Culinária crítica

Ao conceber uma exposição de food design (ou design da comida, em tradução livre), a curadora Simone Mattar não pretendia focar simplesmente em aspectos estéticos e visuais da gastronomia, apesar do que o nome pode sugerir. Não pretendia, tampouco, levar o visitante apenas a vivenciar uma experiência de degustação, desconectada de reflexões e pensamentos críticos. Pelo contrário: Como Penso Como, em cartaz no Sesc Pompeia até setembro, trata com amplitude do modo como o homem se relaciona com a comida e o comer, despertando – principalmente a partir de experiências sensoriais – discussões antropológicas, históricas, sociais e econômicas. Pois food design, para Mattar, é algo que vai muito além das aparências, e que começa a se delinear hoje como uma disciplina; uma área específica do conhecimento.

Segundo a curadora, em cada lugar do mundo e cada época da história, o homem se utilizou – e utiliza – de diferentes práticas para obtenção, manipulação, apresentação e ingestão dos alimentos.
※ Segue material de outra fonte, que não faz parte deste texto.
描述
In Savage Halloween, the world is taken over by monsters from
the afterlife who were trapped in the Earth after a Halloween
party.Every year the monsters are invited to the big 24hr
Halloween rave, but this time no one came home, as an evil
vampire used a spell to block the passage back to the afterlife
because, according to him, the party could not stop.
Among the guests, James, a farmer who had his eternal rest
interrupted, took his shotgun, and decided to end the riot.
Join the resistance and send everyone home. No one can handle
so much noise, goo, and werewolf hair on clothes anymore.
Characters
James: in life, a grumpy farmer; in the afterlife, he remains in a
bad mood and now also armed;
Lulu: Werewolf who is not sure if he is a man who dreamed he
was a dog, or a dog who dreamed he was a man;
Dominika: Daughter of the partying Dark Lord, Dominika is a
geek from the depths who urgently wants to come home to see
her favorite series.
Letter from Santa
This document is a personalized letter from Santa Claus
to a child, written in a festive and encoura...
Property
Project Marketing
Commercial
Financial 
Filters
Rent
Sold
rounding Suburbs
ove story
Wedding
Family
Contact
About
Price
No mundo atual, no entanto, a massificação – através das grandes industrias, das redes de fast food ou até mesmo da culinária dos grandes chefs internacionais – tem muitas vezes se sobreposto à riqueza do que é particular de cada povo. “Essa cozinha internacionalizada, que não tem cara, deixa tudo parecido”, diz Mattar. Por isso mesmo, como um contraponto, torna-se cada vez mais importante a busca do que é único, diferente e específico de cada cultura, que diz muito sobre a identidade de um país ou região.
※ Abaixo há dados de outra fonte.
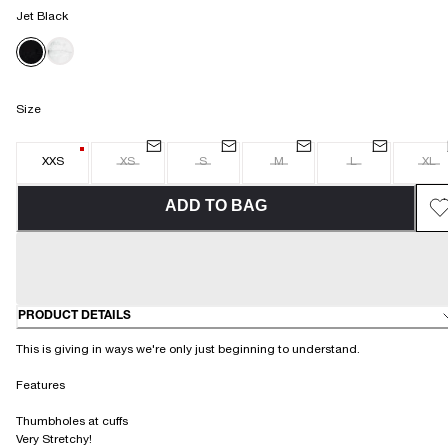
Jet Black
Size
XXS
XS
S
M
L
XL
ADD TO BAG
PRODUCT DETAILS
This is giving in ways we're only just beginning to understand.
Features
Thumbholes at cuffs
Very Stretchy!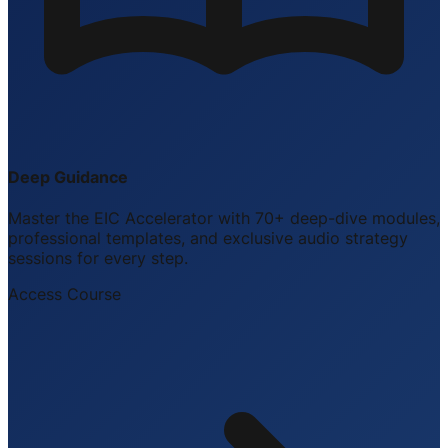
Deep Guidance
Master the EIC Accelerator with 70+ deep-dive modules,
professional templates, and exclusive audio strategy
sessions for every step.
Access Course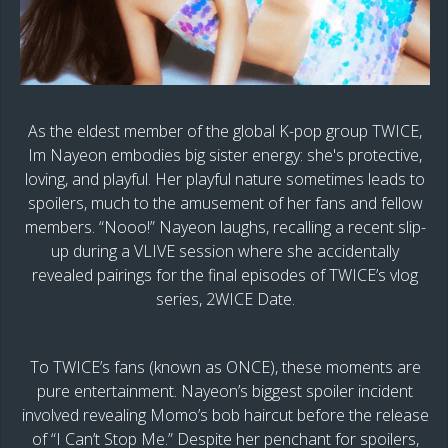
As the eldest member of the global K-pop group TWICE,
Im Nayeon embodies big sister energy: she's protective,
loving, and playful. Her playful nature sometimes leads to
spoilers, much to the amusement of her fans and fellow
members. “Nooo!” Nayeon laughs, recalling a recent slip-
up during a VLIVE session where she accidentally
revealed pairings for the final episodes of TWICE’s vlog
series, 2WICE Date.
To TWICE’s fans (known as ONCE), these moments are
pure entertainment. Nayeon’s biggest spoiler incident
involved revealing Momo’s bob haircut before the release
of “I Can’t Stop Me.” Despite her penchant for spoilers,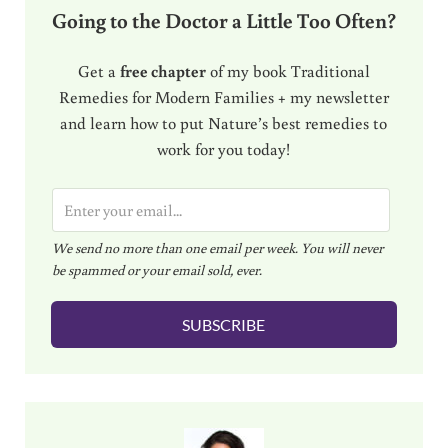
Going to the Doctor a Little Too Often?
Get a
free chapter
of my book Traditional
Remedies for Modern Families + my newsletter
and learn how to put Nature’s best remedies to
work for you today!
E
m
We send no more than one email per week. You will never
a
be spammed or your email sold, ever.
i
l
SUBSCRIBE
*
Sidebar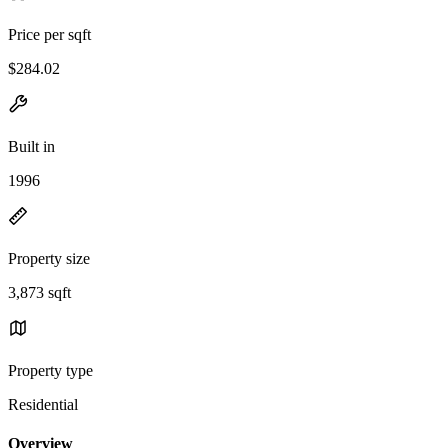
Price per sqft
$284.02
Built in
1996
Property size
3,873 sqft
Property type
Residential
Overview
E são as particularidades da gastronomia brasileira – aquela que está nas ruas, nas casas e nas vendas – que dão o tom em Como Penso Como, exposição dividida em três blocos principais. De saída, uma sala aguça os sentidos do visitante com o cheiro do pão de queijo, o som da manteiga derretendo na frigideira, o grito de “pamonha, pamonha, pamonha” e assim por diante. Segue-se por um galpão onde um gigante ”bolo de rolo”, construído com 25 metros de tecido, dá um exemplo de apropriação e resignificação da culinária estrangeira. “O bolo de rolo é um símbolo disso. Como é que o rocambole, que dá duas voltas na Europa central, chega aqui no Brasil e passa a dar 50 voltinhas?”, questiona Mattar. É também neste ponto que a riqueza gastronômica de outros países é apresentada, a partir de algumas das mais importantes festas populares do mundo (Dia dos Mortos, no México; Fiesta de la Matanza, na Espanha etc.).
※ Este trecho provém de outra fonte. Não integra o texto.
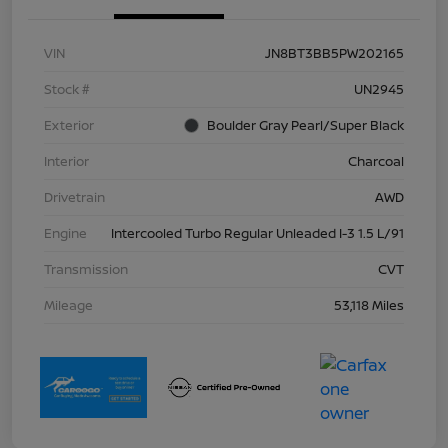
VIN
JN8BT3BB5PW202165
Stock #
UN2945
Exterior
Boulder Gray Pearl/Super Black
Interior
Charcoal
Drivetrain
AWD
Engine
Intercooled Turbo Regular Unleaded I-3 1.5 L/91
Transmission
CVT
Mileage
53,118 Miles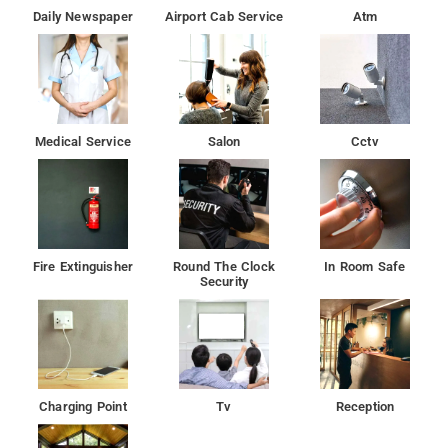
Daily Newspaper
Airport Cab Service
Atm
Medical Service
Salon
Cctv
Fire Extinguisher
Round The Clock
In Room Safe
Security
Charging Point
Tv
Reception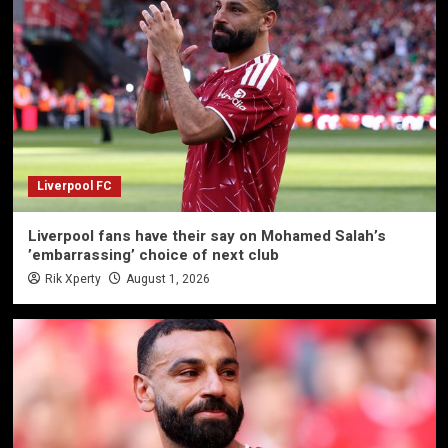
Liverpool FC
Liverpool fans have their say on Mohamed Salah’s
’embarrassing’ choice of next club
Rik Xperty
August 1, 2026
Por fim, a experiência de degustação arremata com chave de ouro o trajeto. Em duas sessões diárias (pagas), de uma hora e meia de duração, os visitantes são apresentados a nove pratos; criações artísticas de Mattar que se referem a momentos e personalidades da história brasileira. A linha questionadora que percorre toda a mostra não se perde nesse momento, mesmo que visuais e sabores centralizem as atenções. “Em cada prato de cada pessoa, em qualquer momento, existe toda uma cultura e uma relação econômico-social envolvida”, diz a curadora. Nesse ponto, no entanto, vale mais a degustação do que qualquer descrição dos pratos. Ali, o que importa é comer, pensar, e comer de novo.

Serviço – Como Penso Como

Sesc Pompeia (rua Clélia, 93)

Visitação: terça a sábado, das 10h às 20h; domingos e feriados, das 10h às 19h.